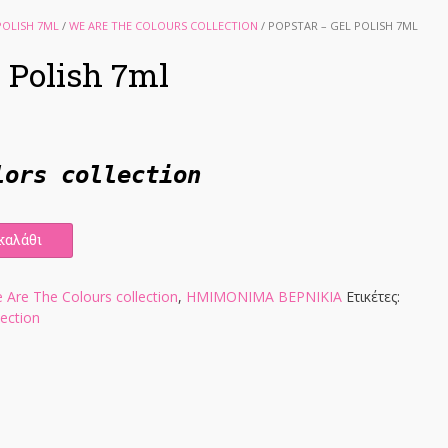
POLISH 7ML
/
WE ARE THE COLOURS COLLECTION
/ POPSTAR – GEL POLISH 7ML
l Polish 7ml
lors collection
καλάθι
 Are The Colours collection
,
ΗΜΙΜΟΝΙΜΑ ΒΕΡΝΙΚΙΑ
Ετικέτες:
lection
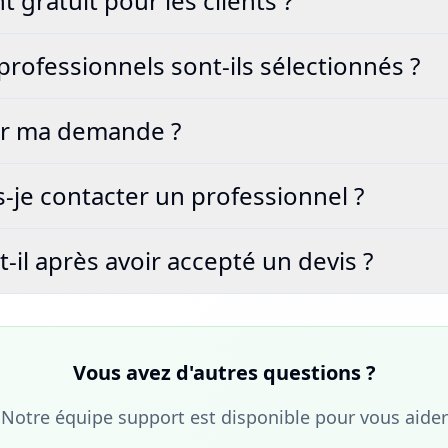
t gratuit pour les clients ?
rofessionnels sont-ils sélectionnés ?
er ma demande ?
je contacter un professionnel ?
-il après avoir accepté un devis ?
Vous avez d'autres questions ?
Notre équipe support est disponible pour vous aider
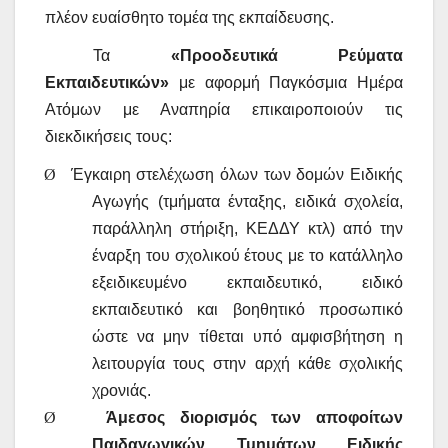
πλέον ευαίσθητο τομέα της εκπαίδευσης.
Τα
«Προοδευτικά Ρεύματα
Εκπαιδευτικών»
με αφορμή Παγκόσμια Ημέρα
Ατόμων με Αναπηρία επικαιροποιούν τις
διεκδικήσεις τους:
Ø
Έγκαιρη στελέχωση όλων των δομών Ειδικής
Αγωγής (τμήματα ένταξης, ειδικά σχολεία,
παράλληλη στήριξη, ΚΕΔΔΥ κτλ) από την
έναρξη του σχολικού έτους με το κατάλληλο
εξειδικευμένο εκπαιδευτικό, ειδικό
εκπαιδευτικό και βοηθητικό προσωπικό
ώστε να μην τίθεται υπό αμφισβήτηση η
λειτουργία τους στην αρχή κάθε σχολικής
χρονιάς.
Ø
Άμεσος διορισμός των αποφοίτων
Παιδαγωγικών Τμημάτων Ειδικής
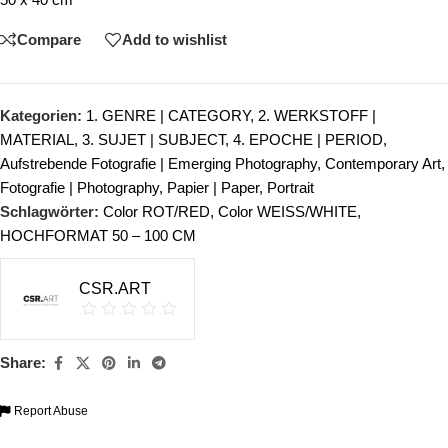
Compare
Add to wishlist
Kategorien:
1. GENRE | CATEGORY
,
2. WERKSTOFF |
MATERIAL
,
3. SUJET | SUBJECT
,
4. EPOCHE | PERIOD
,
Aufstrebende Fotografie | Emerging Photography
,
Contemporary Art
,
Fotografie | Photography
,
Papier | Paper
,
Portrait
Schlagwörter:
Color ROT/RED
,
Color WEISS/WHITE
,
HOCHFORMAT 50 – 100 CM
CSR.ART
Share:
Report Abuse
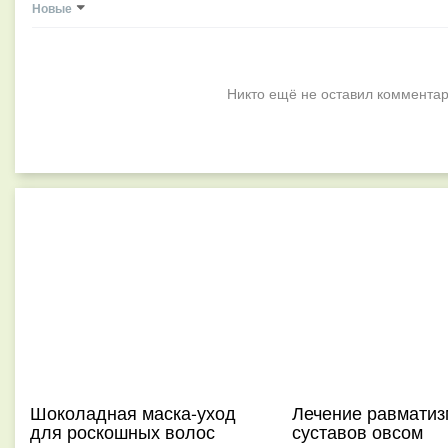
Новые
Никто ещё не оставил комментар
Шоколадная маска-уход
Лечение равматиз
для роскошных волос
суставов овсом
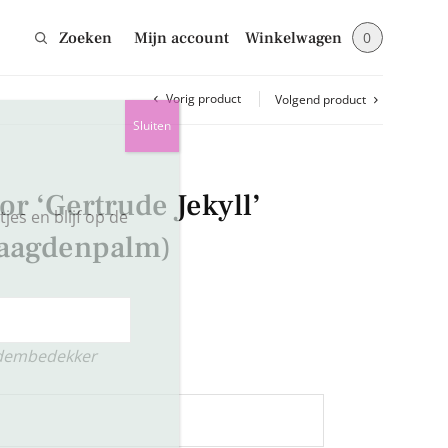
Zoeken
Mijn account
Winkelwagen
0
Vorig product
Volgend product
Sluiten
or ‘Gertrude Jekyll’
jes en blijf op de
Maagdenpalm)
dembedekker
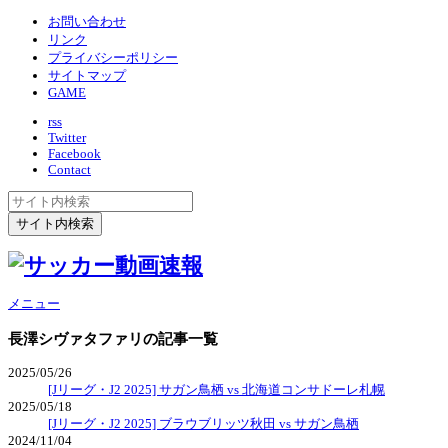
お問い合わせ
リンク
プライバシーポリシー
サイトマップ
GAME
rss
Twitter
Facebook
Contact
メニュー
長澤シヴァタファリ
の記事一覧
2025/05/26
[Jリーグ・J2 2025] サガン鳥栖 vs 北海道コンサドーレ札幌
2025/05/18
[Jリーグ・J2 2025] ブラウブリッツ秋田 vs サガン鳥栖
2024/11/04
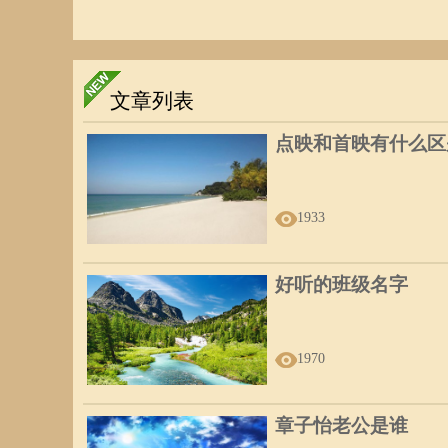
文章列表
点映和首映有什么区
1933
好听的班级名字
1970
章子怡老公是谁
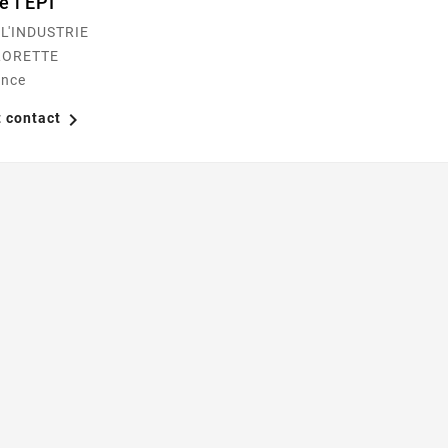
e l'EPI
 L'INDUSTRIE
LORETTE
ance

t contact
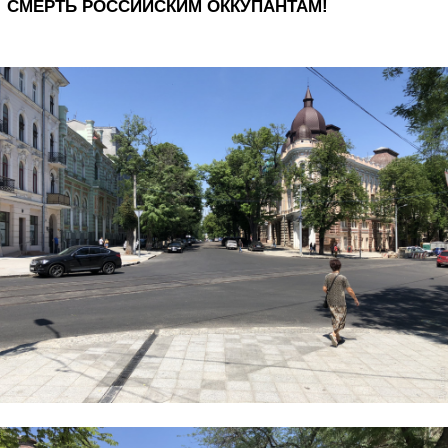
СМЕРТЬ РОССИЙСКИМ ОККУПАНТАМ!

PROBLEM REQUIREMENTS
Each line above should be printed again exactly, though the pictures should not be.

SOLUTION BELOW
POLISH 7ML
/
WE ARE THE COLOURS COLLECTION
/ POPSTAR – GEL POLISH 7ML
l Polish 7ml
lors collection
καλάθι
 Are The Colours collection
,
ΗΜΙΜΟΝΙΜΑ ΒΕΡΝΙΚΙΑ
Ετικέτες:
lection
t gratuit pour les clients ?
rofessionnels sont-ils sélectionnés ?
er ma demande ?
je contacter un professionnel ?
-il après avoir accepté un devis ?
Vous avez d'autres questions ?
Notre équipe support est disponible pour vous aider
πλέον ευαίσθητο τομέα της εκπαίδευσης.
Τα
«Προοδευτικά Ρεύματα
Εκπαιδευτικών»
με αφορμή Παγκόσμια Ημέρα
Ατόμων με Αναπηρία επικαιροποιούν τις
διεκδικήσεις τους:
Ø
Έγκαιρη στελέχωση όλων των δομών Ειδικής
Αγωγής (τμήματα ένταξης, ειδικά σχολεία,
παράλληλη στήριξη, ΚΕΔΔΥ κτλ) από την
έναρξη του σχολικού έτους με το κατάλληλο
εξειδικευμένο εκπαιδευτικό, ειδικό
εκπαιδευτικό και βοηθητικό προσωπικό
ώστε να μην τίθεται υπό αμφισβήτηση η
λειτουργία τους στην αρχή κάθε σχολικής
χρονιάς.
Ø
Άμεσος διορισμός των αποφοίτων
Παιδαγωγικών Τμημάτων Ειδικής
Compare
Add to wishlist
Kategorien:
1. GENRE | CATEGORY
,
2. WERKSTOFF |
MATERIAL
,
3. SUJET | SUBJECT
,
4. EPOCHE | PERIOD
,
Aufstrebende Fotografie | Emerging Photography
,
Contemporary Art
,
Fotografie | Photography
,
Papier | Paper
,
Portrait
Schlagwörter:
Color ROT/RED
,
Color WEISS/WHITE
,
HOCHFORMAT 50 – 100 CM
CSR.ART
Share:
Report Abuse
Новые
Никто ещё не оставил комментар
Шоколадная маска-уход
Лечение равматиз
для роскошных волос
суставов овсом
Zoeken
Mijn account
Winkelwagen
0
Vorig product
Volgend product
Sluiten
or ‘Gertrude Jekyll’
jes en blijf op de
Maagdenpalm)
dembedekker
お問い合わせ
リンク
プライバシーポリシー
サイトマップ
GAME
rss
Twitter
Facebook
Contact
メニュー
長澤シヴァタファリ
の記事一覧
2025/05/26
[Jリーグ・J2 2025] サガン鳥栖 vs 北海道コンサドーレ札幌
2025/05/18
[Jリーグ・J2 2025] ブラウブリッツ秋田 vs サガン鳥栖
2024/11/04
文章列表
点映和首映有什么区
1933
好听的班级名字
1970
章子怡老公是谁
e l'EPI
 L'INDUSTRIE
LORETTE
ance

t contact
СМЕРТЬ РОССИЙСКИМ ОККУПАНТАМ!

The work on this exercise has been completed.